== Exercises to complete ==
[1] According to the O'Keeffe exhibition review below, where did O'Keeffe spend long months between 1918 and 1934?
[2] From the O'Keeffe exhibition review below, return word for word the part that opens with the words containing "A first look" and closes with "of erotic abstraction.".
[3] Resume the O'Keeffe exhibition review below, picking up right after its last sentence.

== Provided passage ==

De Young Museum of Fine Arts, San Francisco
15 February – 11 May 2014
by JILL SPALDING
Well-schooled but, although said to have pioneered American Modernism, belonging to no school, immersed in the ideas formed around her, yet sui generis, O’Keeffe came to her technique early, stayed with it and perfected it through seven productive decades. Taken up by the photographer Alfred Stieglitz (one might say “discovered” but that the discovery was mutual – they lived together from the moment he took her out of Wisconsin, and were married soon after), she remains with us as vividly in his intimate portraits of her hands, belly and breasts as she does through her full-blown renderings of flowers, skulls, hills and canyons. Her profile, in particular, is as closely sculpted on our memory as those of Mount Rushmore.
Familiarity has bred content; the world of O’Keeffe is like a cup of warm tea. What then explains the tingling thrill of this show? On the surface, it is a scholarly overview of the formative body of work she undertook in upstate New York, comprising more than 200 paintings, pastels and sketches culled from private and museum collections across America. The exhibition was organised by the Hyde Collection in association with the Georgia O’Keeffe Foundation, and showed in both venues before travelling here. The casual viewer expected to be rewarded with joy: the thrill has been one of revelation. Portraits of the shimmering lake, anchoring rolling hills, jagged cliffs, knotted trees, bursting blooms, flamed leaves and shadowed barns disclose that O’Keeffe’s visceral involvement with nature and signature vocabulary of representative abstraction was formed not, as popularly held, in the New Mexico landscape that, freed to return to by Stieglitz’s death in 1946, she was most closely identified with, but during the long months between 1918 and 1934 that she had spent on the 36-acre Stieglitz family estate at Lake George.
A first look at these lush landscapes of the well-watered Adirondack’s longest days, wiped clean of steamboats and people, confirms an accustomed sense of order and calm and a quiet delight in well-handled form and design that is notched up several levels by vibrant colour and sure line. Now, read the captions and go back. The second run-through is the eye-opener. “Sometimes I want to tear it all to pieces – it’s all so perfect,” O’Keeffe wrote to her friend Sherwood Anderson about the mountains, lake, trees and superfluity of green. And tear it to pieces she did – rocks, bark, blossoms – ripping them out of context with bold washes of colour into a maturing vocabulary of erotic abstraction.

== Data supplied ==
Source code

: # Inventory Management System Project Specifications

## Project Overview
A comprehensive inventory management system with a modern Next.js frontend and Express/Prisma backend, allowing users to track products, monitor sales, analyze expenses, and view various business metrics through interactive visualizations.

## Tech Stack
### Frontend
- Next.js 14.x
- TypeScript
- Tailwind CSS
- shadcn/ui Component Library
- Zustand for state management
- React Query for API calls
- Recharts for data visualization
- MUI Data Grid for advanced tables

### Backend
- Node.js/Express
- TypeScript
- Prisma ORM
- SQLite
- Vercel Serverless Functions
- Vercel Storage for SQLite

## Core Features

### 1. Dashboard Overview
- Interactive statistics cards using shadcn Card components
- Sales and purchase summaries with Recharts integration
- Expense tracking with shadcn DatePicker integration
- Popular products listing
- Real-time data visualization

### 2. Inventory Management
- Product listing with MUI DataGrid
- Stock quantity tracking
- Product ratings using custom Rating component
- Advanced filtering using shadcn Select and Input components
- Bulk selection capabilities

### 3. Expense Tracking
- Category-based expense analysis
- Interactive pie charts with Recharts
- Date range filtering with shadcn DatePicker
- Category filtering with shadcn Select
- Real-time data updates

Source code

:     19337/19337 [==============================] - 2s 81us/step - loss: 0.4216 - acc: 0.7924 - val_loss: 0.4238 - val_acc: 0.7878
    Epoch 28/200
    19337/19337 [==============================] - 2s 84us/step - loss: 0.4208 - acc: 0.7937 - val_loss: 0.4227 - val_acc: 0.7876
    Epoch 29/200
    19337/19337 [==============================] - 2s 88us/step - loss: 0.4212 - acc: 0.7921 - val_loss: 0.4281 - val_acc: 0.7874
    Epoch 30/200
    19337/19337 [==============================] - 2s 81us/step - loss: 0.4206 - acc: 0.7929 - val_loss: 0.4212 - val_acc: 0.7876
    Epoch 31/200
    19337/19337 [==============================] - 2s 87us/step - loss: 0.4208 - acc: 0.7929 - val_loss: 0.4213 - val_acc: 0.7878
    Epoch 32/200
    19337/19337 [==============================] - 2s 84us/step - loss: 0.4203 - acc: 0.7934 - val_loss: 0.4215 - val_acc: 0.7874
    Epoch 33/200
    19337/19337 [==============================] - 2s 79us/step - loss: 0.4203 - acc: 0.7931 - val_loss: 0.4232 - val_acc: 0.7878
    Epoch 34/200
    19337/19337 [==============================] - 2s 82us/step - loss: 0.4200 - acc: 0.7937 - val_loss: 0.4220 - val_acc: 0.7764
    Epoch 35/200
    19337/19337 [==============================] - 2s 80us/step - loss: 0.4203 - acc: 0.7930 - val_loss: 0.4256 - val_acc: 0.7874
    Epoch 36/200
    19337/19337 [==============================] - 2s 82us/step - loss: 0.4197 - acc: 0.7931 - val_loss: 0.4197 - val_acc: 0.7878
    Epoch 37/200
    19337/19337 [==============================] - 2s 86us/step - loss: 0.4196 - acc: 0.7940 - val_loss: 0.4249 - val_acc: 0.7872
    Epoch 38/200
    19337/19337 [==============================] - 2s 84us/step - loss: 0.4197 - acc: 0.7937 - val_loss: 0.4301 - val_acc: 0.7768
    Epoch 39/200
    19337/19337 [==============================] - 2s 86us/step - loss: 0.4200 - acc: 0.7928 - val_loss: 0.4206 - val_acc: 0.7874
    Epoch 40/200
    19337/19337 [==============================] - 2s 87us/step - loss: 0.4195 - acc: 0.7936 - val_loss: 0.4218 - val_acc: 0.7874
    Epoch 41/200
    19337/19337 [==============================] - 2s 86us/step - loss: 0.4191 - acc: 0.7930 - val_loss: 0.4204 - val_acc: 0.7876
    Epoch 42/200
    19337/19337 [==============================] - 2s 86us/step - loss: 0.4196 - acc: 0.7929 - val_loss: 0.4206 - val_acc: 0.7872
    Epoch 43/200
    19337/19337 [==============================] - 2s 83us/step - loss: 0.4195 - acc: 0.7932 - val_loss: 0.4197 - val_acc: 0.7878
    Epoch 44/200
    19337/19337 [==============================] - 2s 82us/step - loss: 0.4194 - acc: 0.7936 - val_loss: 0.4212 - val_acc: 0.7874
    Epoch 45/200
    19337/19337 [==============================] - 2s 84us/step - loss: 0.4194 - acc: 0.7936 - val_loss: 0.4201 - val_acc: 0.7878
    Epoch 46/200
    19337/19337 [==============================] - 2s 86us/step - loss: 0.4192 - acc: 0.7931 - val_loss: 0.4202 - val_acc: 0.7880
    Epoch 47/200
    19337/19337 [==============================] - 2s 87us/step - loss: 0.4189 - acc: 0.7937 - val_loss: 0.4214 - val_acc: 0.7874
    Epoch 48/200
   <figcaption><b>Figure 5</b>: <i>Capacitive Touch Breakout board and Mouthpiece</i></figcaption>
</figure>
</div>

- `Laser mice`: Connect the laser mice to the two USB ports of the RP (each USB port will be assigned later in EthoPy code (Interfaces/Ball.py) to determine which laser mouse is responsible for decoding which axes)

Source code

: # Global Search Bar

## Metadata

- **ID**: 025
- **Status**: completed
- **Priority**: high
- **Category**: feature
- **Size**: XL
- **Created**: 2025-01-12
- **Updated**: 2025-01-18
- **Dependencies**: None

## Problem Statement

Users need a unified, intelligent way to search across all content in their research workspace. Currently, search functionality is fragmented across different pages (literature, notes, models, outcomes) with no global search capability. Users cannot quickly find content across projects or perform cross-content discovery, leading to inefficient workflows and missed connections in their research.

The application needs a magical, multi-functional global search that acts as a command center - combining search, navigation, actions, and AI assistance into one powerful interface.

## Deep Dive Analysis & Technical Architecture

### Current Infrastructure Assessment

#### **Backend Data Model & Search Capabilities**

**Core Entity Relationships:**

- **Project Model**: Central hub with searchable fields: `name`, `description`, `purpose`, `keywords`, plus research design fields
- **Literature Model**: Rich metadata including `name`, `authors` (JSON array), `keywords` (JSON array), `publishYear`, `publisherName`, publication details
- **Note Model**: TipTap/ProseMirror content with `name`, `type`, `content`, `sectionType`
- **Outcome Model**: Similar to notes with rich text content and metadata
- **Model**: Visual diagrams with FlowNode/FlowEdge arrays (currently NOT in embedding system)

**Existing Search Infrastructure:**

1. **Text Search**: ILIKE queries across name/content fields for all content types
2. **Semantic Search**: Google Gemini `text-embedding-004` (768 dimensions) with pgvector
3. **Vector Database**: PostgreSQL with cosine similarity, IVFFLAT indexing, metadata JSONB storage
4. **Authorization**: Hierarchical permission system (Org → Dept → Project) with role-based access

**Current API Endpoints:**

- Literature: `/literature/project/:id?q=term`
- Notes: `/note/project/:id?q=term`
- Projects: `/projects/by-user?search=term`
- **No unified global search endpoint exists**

== Responses for each task ==
[1] On the 36-acre Stieglitz family estate at Lake George.

[2]
A first look at these lush landscapes of the well-watered Adirondack’s longest days, wiped clean of steamboats and people, confirms an accustomed sense of order and calm and a quiet delight in well-handled form and design that is notched up several levels by vibrant colour and sure line. Now, read the captions and go back. The second run-through is the eye-opener. “Sometimes I want to tear it all to pieces – it’s all so perfect,” O’Keeffe wrote to her friend Sherwood Anderson about the mountains, lake, trees and superfluity of green. And tear it to pieces she did – rocks, bark, blossoms – ripping them out of context with bold washes of colour into a maturing vocabulary of erotic abstraction.

[3]
The still waters of O’Keeffe’s subtle artistry ran deeper than taught. Her mastery of watercolour (look in vain for a brushstroke) fed her sensuality. Flowers chic as a Dior dress read as vulva: a branch blown into a crevasse reads as intercourse. That the press, primed by Stieglitz’s intimate portraits of her, got it right away – “penile”, “ovoid”, “pelvic”, drove the glowing reviews – enraged her. It’s unlikely, however, that O’Keeffe was surprised; purportedly, Stieglitz had doubted she would “get away with anything like that – you aren’t planning to show them are you?” Her fascination with fauna bisexuality was avowed. Nor could her frontal treatment of petals, stamens and fissures have been naively subconscious. Rather, her resentment was kindled by the invasion of her privacy, much like when, as a nubile girl, she had blithely bathed topless on the beach, but felt violated by an accidental entry into her cabin as she was changing.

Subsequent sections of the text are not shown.